* Job *
In the forum thread about a smelly car, what nickname does the owner of the 2012 Cruze give the car? Please answer in a few words.

** Opening Text passage block **

I did. Thorobred performed this "service" (and BTW, the smell is still there); I went there because their service department has the highest rating on Yelp of all the Chevy dealers in Phoenix. I bought the car from Freeway. Chapman, the other major dealer, is even worse.


----------



## Eiolon (Feb 29, 2012)

That sucks. Thorobred has always been good to me with my service requests. I usually schedule with Charlie. Call him up and see if he has any ideas on what to do if you haven't had him already.


----------



## NickD (Dec 10, 2011)

coinneach said:


> I did. Thorobred performed this "service" (and BTW, the smell is still there); I went there because their service department has the highest rating on Yelp of all the Chevy dealers in Phoenix. I bought the car from Freeway. Chapman, the other major dealer, is even worse.


If in Phoenix, see Tim at Arizona Mobile Air at 3601 W. Clarendon Ave. Try a can of this stuff:










Ha, tell Tim NickD from Wisconsin recommended you.


----------



## coinneach (Apr 10, 2012)

Eiolon said:


> That sucks. Thorobred has always been good to me with my service requests. I usually schedule with Charlie. Call him up and see if he has any ideas on what to do if you haven't had him already.


Charlie's the one who ran this ticket. *censored* of a nice guy and he didn't blow me off like Freeway did, but still.


----------



## beka9 (Jan 1, 2013)

I have a 2012 Cruze with 7000 miles on it. I LOVE my car but we call her old Stinky because she smells is a cross of dirty feet and rotten milk. The smell started about a month after we purchased brand new and has only gotten worse, almost to the point of making me sick to my stomach when driving with the windows up. Called the dealer and they had not heard about this problem before. Sad to have such a beautiful car that smells soooo bad!


----------

** Closing Text passage block **
** Opening Supplied data block **

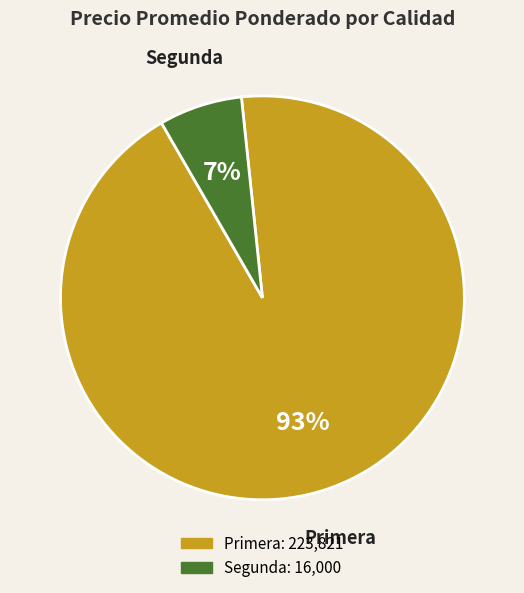

Is there any slice that represents more than half of the pie?

Yes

** Closing Supplied data block **

* Output of the exercise *
Old Stinky